Unlike the Chiefs, who use three, and sometimes only two man lines, the Patriots will show Pittsburgh a ton of four-man fronts, and Bill Belichick's lines always have some interesting stunts and twists up their sleeve. If Pouncey is able to identify what New England's defensive line and linebackers are trying to do, he will then have to deal with the size and power of Alan Branch and Malcom Brown the same way he dispatched of Poe.
Pouncey has his work cut out for him, but if any center has the strength and blocking ability in space to do the job, it's him.
Pittsburgh vs Stomach Flu
It has been reported that over 15 Steelers are battling a stomach flu. That is obviously less than ideal.
New England 33, Pittsburgh 26
For some reason, my money is on this game being one that features a lot of awkward scores. Probably a half-dozen field goals between the two teams, a few two-point conversions, maybe a safety. A straightforward 28-21 score just doesn't seem likely for two teams that have played so many wacky games over the last decade.

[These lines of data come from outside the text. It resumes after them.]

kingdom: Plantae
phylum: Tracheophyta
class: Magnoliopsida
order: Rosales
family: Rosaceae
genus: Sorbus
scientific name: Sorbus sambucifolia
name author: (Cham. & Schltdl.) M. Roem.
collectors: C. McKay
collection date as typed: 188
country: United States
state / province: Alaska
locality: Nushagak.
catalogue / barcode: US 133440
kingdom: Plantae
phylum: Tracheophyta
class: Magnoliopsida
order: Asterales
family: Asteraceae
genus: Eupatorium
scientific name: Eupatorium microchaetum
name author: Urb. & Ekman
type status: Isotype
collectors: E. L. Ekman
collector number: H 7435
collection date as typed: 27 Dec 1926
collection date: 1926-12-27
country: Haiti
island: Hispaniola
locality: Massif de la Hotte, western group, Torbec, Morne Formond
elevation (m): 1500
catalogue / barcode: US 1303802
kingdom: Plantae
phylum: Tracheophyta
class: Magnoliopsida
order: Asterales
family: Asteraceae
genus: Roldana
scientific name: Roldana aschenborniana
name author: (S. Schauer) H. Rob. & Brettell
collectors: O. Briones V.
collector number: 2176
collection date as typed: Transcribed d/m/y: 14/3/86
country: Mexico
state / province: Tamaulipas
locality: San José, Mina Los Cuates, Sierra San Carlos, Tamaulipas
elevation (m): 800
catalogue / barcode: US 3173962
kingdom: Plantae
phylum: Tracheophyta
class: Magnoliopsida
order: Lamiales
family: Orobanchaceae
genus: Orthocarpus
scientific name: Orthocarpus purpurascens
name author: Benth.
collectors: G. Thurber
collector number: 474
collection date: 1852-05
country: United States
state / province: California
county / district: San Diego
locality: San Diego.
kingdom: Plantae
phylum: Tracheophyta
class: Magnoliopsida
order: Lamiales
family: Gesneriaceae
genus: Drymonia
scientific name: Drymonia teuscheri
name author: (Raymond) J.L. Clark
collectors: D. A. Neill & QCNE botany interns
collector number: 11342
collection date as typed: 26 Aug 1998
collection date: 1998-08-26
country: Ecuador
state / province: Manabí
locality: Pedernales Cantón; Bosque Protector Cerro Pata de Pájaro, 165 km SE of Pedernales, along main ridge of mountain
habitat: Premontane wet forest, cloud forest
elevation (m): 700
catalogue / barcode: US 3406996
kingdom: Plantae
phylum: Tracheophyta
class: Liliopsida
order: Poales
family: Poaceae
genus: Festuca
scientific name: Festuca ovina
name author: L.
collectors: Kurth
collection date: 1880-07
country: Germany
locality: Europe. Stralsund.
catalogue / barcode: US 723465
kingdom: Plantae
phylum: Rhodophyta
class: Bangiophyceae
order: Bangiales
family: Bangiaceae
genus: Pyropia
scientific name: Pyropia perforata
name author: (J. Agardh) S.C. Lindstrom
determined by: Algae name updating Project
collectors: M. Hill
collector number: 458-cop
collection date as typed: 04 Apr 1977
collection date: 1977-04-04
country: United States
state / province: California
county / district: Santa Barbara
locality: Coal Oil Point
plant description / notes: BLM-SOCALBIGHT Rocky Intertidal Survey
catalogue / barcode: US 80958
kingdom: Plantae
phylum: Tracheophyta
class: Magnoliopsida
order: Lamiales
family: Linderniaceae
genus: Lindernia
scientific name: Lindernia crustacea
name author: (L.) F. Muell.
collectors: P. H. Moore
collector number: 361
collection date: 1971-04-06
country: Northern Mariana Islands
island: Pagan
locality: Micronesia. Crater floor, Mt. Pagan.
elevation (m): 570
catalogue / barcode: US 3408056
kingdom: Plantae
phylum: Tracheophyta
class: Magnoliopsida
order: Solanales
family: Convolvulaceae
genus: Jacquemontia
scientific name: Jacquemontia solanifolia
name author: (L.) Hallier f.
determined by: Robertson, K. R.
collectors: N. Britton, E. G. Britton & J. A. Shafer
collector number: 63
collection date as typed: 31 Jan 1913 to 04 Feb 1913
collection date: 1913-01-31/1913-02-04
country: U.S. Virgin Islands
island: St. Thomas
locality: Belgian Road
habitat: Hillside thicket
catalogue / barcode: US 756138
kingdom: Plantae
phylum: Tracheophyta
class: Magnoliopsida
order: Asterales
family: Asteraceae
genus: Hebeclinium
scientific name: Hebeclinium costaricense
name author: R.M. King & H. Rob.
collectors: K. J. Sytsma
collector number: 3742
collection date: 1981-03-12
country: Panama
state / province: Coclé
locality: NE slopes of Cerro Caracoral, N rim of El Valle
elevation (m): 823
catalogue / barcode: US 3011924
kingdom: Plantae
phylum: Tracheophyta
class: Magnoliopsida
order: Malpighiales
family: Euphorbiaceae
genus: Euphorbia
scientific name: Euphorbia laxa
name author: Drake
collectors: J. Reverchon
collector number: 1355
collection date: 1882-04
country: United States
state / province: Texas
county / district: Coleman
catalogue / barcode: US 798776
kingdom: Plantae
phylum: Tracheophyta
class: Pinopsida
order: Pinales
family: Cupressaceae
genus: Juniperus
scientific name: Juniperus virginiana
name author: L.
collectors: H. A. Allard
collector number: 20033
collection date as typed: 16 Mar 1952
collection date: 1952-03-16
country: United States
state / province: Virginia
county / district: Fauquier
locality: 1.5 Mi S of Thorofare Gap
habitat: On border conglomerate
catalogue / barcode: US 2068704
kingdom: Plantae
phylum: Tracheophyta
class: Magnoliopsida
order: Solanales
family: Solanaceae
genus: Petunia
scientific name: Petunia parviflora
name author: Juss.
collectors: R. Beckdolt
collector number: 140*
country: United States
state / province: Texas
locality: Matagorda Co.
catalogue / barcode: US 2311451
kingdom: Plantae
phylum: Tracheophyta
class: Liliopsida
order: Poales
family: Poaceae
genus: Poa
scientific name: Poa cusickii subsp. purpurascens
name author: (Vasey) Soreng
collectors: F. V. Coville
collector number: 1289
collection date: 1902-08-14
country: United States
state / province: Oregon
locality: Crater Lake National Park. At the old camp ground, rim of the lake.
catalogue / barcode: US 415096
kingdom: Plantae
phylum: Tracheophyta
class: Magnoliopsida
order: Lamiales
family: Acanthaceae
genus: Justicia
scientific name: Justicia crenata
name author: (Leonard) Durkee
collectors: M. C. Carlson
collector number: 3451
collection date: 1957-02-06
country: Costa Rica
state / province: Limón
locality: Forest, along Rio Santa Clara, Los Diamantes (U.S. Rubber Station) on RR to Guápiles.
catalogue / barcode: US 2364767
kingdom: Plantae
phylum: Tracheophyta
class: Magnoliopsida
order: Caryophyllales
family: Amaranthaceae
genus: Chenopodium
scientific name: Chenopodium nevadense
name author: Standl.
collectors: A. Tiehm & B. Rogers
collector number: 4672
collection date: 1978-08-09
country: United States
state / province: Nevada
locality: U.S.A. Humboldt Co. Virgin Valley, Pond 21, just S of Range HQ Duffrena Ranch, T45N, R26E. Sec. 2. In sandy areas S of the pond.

I'm rolling with New England for a few reasons. First of all, they have the better coach and the better quarterback. That isn't really in dispute. They have home-field advantage, and are near-unbeatable at home in the playoffs under Belichick (16-3, 8-1 since 2010). They've been the best team in the league all season, and Pittsburgh hasn't really done much so far in these playoffs to suggest that an upset is brewing (if they had torched Kansas City by two touchdowns, that might be a different story).
We've spent a good amount of time talking about the offenses of these two teams, and for good reason - both of these offenses are really, really good. But both of them have great defenses as well. As the season has gone on, the both units has gotten better and better, culminating in long winning streaks, both of which are ongoing. New England has won eight straight, and allowed just 12.9 points per game and just 282 yards of total offense over that span. Pittsburgh has won nine straight, and if you exclude their Week 17 game against Cleveland (when they rested starters everywhere), the Steelers have surrendered just 15.6 points and just 268 yards per game. And both teams have been forcing turnovers as well (17 in the last eight games for New England, 18 in the last nine for Pittsburgh).
However, it comes back to coaching. If you had to bet your life on one of these coaches to come up with a scheme to effectively attack the other team, you'd bet on Belichick. If you had to be your life on one of these defenses stepping up to flummox the other team's offense, you'd bet on a Belichick-led New England defense, at home.
Don't get me wrong - these teams are more even than they seem at first glance, and the six-point spread might be a point or two higher than it should be, but the safer bet is on New England. Also, I'm a huge homer.
New England 38, Pittsburgh 24
I'm a Steelers fan, and I've seen this all before. Of course I'll go into game day hopeful and all that, but I can't forget that Brady and Belichick have torched far better Steelers defenses than this one (though this D has been a pleasant surprise down the stretch), or that Ben Roethlisberger has essentially played two good quarters of football in his last three games (4th Q vs BAL, 1st Q vs MIA).
I think Pittsburgh will probably be able to run the ball early, but eventually the Patriots are going to find a way to slow down Le'Veon Bell and this underrated offensive line. Heck, even the Chiefs did late last week, and Roethlisberger only had to make a few good throws to salt away a game that Pittsburgh dominated in every other phase.
Since I doubt Pittsburgh will dominate every other phase this week, that means Roethlisberger will have to be great, and he just hasn't been for over a month. For that reason, and for the obligatory reverse-jinx, I have to take the stupid Patriots.